• 記述課題 1
課題文を、「ワシの娘がこんなに可愛いわけはない - 虚馬ダイアリー」を含む語句から書き始め、「そのたびに心を閉ざしてきた。」の後で止めて、一字も変えずに書き写してください。
• 記述課題 2
課題文の冒頭のスタッフ表記にある役職と人名の組み合わせを、すべて挙げてください。

• 課題文
################

虚馬ダイアリー

「窓の外」のブログ

「映画 聲の形」

toshi202016-12-15

監督:山田尚子
原作:大今良時
脚本:吉田玲子


 遅まきながら師走も半ばになってからの鑑賞。気がつけば流れ流れてさいたま新都心まで足を伸ばしていた。


ワシの娘がこんなに可愛いわけはない - 虚馬ダイアリー


 以前書いた事があるが、私は京都アニメーションの作品が苦手だった。正直今もそれほど苦手じゃないとは言えない。
 初めて京都アニメーションの存在を認知したのがご多分に漏れずであろうの「涼宮ハルヒ」シリーズなのだが、その時点からすでに苦手意識を持っていて、なかなか心が受け付けなかった。その後「涼宮ハルヒ」にはなんとか慣れてきたものの、苦手意識は変わらず、「らき★すた」などの話題作を出すたびに一応第1話に目を通すが、「ああー。うーん。いいや。」とそこで見るのをやめる。唯一まともに見ていたのはテレビアニメ「日常」くらいのもので、この映画を監督している山田尚子監督作品「けいおん!」にしろ「たまこまーけっと」にしろ、ちょろっと見て「ああー、うーん。苦手だ。」とそのたびに心を閉ざしてきた。
 一度苦手意識を持ってしまうと、どうしても足が遠のく。心が離れる。「映画 聲の形」にしたってがそんな感じである。


 だが、Twitterで公開後しばらく経っても話題が途切れることなく、様々な論争が起こったり、騒動が起こったり、同僚のひとりがいたく褒めていたのも手伝って、ようやく3ヶ月近く経って重い腰を上げたわけである。

################

• 入力データ
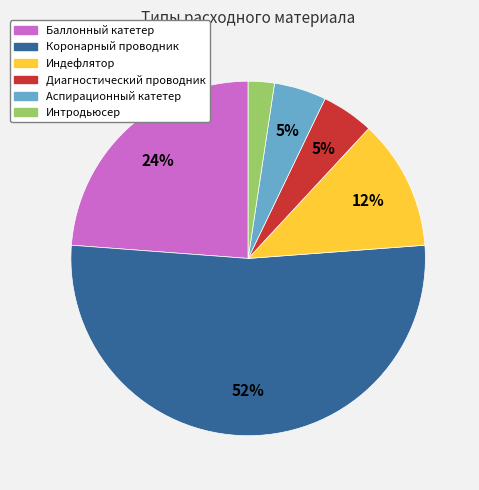

Do Аспирационный катетер and Диагностический проводник together represent more than half of the pie?

No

################

• 課題の解答 1
ワシの娘がこんなに可愛いわけはない - 虚馬ダイアリー


 以前書いた事があるが、私は京都アニメーションの作品が苦手だった。正直今もそれほど苦手じゃないとは言えない。
 初めて京都アニメーションの存在を認知したのがご多分に漏れずであろうの「涼宮ハルヒ」シリーズなのだが、その時点からすでに苦手意識を持っていて、なかなか心が受け付けなかった。その後「涼宮ハルヒ」にはなんとか慣れてきたものの、苦手意識は変わらず、「らき★すた」などの話題作を出すたびに一応第1話に目を通すが、「ああー。うーん。いいや。」とそこで見るのをやめる。唯一まともに見ていたのはテレビアニメ「日常」くらいのもので、この映画を監督している山田尚子監督作品「けいおん!」にしろ「たまこまーけっと」にしろ、ちょろっと見て「ああー、うーん。苦手だ。」とそのたびに心を閉ざしてきた。

• 課題の解答 2
監督:山田尚子
原作:大今良時
脚本:吉田玲子